Ni tecnócratas ni revolucionarios
Durante el siglo veinte existieron dos ilusiones: que la política se puede reducir a una técnica administrativa y que es posible que una acción revolucionaria transforme al orden social terminando con las diferencias de poder y dinero. En el primer caso basta que a los cargos públicos lleguen los expertos adecuados y que se apliquen los modelos correctos de gestión, dirección y supervisión. En el segundo, que la clase gobernante --irredimible y llena de vicios-- sea sustituida por otra, virtuosa y justiciera.
Ambas visiones --la tecnocrática y la revolucionaria-entienden la política como algo que debe ser domesticado o, incluso, erradicado. Asumen que puede alcanzarse un conocimiento certero para tomar las decisiones objetivamente correctas. El tecnócrata cree que elegir el mejor curso de acción para resolver un problema público es un asunto técnico. Gobernar es similar a construir un puente: se trata de conseguir la información pertinente para el caso, considerar la mejor opción a mano y ponerse a la obra. Si algo sale mal, será porque la información utilizada resultó insuficiente o porque faltaron las condiciones necesarias para el buen éxito de la política elegida.
El revolucionario considera que la justeza de sus propósitos --liberar a un pueblo del mal-- lo faculta para tomar cualquier decisión. La política es sencilla: de un lado están los enemigos del pueblo, del otro quienes lo defienden. Por ese solo hecho, a estos últimos los acompaña la razón. Si a los revolucionarios las cosas no les salen bien será porque los enemigos del pueblo han conspirado contra ellos, pero no porque se han equivocado, y mucho menos porque carezcan de virtudes suficientes para ser buenos gobernantes.

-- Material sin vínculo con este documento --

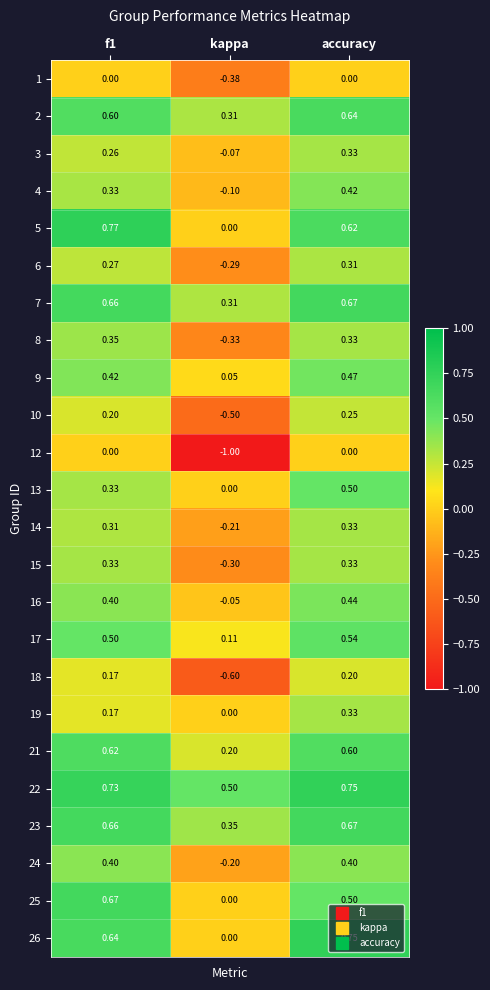

Which series has the largest total across all categories?

22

Tecnócratas y revolucionarios buscan certezas absolutas, justificaciones inexpugnables y soluciones eficaces. No consideran la complejidad inherente a los asuntos humanos; tampoco que la tendencia al error es omnipresente y que en nombre de las bondades que pretenden obtener pueden cometer excesos. Son expertos en evadir la responsabilidad moral implicada en la política. Si algo sale mal será porque el mundo es irracional: impone límites a la razón técnica o a la práctica de la virtud. Para muchos tecnócratas, la gente es irracional o premoderna: esto hace que las decisiones fallen. Los revolucionarios pueden aducir, también, que mucha gente es inmoral y pone obstáculos a sus medidas.
En pleno siglo veintiuno, se supone que tenemos una visión menos simplista de las cosas. Tendríamos que superar las visiones tecnocráticas y reconocer que pueden ser ingenuas, cuando no perversas y excluyentes. Algo similar debemos hacer a la hora de analizar las posturas revolucionarias: terminan encubriendo gobiernos autocráticos que socavan la libertad y reprimen la expresión de las diferencias. Los ejemplos de ambas posturas están a la vista. El primer caso, el de una tecnocracia carente de suficiente sensibilidad política, es el de los gobiernos instalados a partir de la llegada de Miguel de la Madrid a la presidencia de México. El segundo se puede documentar con los ejemplos del régimen cubano y el chavismo en Venezuela.
Si la concepción tecnocrática de la política termina por ser excluyente y la visión revolucionaria produce pesadillas de opresión, ¿cuál es la posición correcta? Una que asuma que a la política no hay que suprimirla ni acallarla, sino encauzarla por la vía del debate serio entre quienes representen puntos de vista distintos sobre los problemas públicos. Necesitamos entender que el sentido de la política es tomar decisiones técnicamente adecuadas y también moralmente correctas.
La administración de los asuntos públicos requiere racionalidad administrativa y las sociedades necesitan perseguir ideales y utopías, pero no para arribar a un mundo sin política y sin diferencias expresadas con libertad, aplanado y uniforme en el que sólo valgan las opiniones de los expertos o lo que piensen los inmaculados “defensores del pueblo”. No se trata de abandonar los aspectos positivos --que los tienen-- de las concepciones de la tecnocracia y las ideas que defienden los revolucionarios, sino de mantener viva la posibilidad de la disidencia y las expresiones de la crítica.
En los asuntos públicos no hay decisiones absolutamente correctas ni posicionamientos completamente justos. Cualquier curso de acción provoca consecuencias negativas indeseadas y lleva la impronta de intereses particulares. Ése es el pecado original del ejercicio del poder. Por eso, hay que desconfiar de quien insista en que encarna con pureza la voluntad de todos. Y también de quien dice poseer la verdad última de las cosas. No hay más salida, pues, que dialogar, criticar y debatir... para al final acordar vías de acción sabiendo que muy pronto deberán ser revisadas otra vez. Eso es la esencia de la democracia que no es monopolio ni de tecnócratas ni de revolucionarios.